Trace redacts configured secret patterns before persistence; undecodable or
unredactable fields remain `UNKNOWN`. A missing declared artifact makes Trace
return non-zero even if its child command passed. Raw runner output remains
private to its rollout; Evidence Only export excludes transcripts, shell output,
secrets, and environment values. Real-host tasks must explicitly allow each
required environment name (for example `PATH`, `HOME`, or `OPENAI_API_KEY`);
for process adapters such as Codex and Claude Code, credentials require that
Task allowlist, while `HOME` requires both the Task allowlist and runner
`inherit_home: true`. Runner configuration can restrict Task permission but
cannot expand it. The scripted adapter ignores `inherit_home` and other
runner-config environment permissions and passes only the Task
`environment_allowlist`. Environment authorization controls process
inheritance, not evidence export. No
command, MCP server, or model output is verified unless Trace records it.
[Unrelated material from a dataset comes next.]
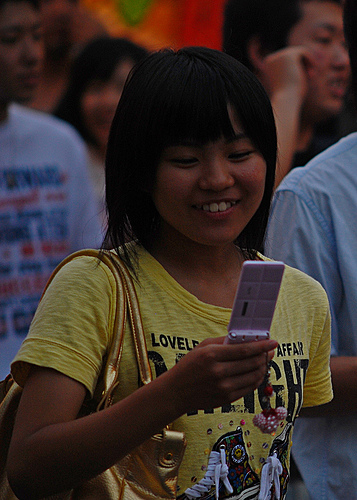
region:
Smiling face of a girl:
[104, 44, 280, 247]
Scripted and host adapters remain `PARTIAL` unless they provide real OS-level
network isolation; `enforced-deny` Tasks fail before execution otherwise.
Observed fixtures reject root/nested links and special files, and Trace credit
requires exact structured `./.aet-rollout/bin/aet trace` argv. The scorer
independently recomputes the Git snapshot excluding the Trace JSON, rejects
`UNKNOWN`, and verifies every declared artifact and stdout/stderr log against a
real non-link workspace file, source hash, size, fixed derived log path, and
fresh state. It independently reapplies declared redaction patterns; outer
child argv, Trace argv, and the intent proof command must match exactly, and
proof `evidence` must be an array. Command-shaped text or arbitrary JSON is not evidence.

AET is not a general benchmark, LLM-Judge platform, automatic semantic RCA or
Evidence Graph engine, clustering service, Skill-quality YAML standard,
auto-repair daemon, release bot, or online ticket/metrics platform.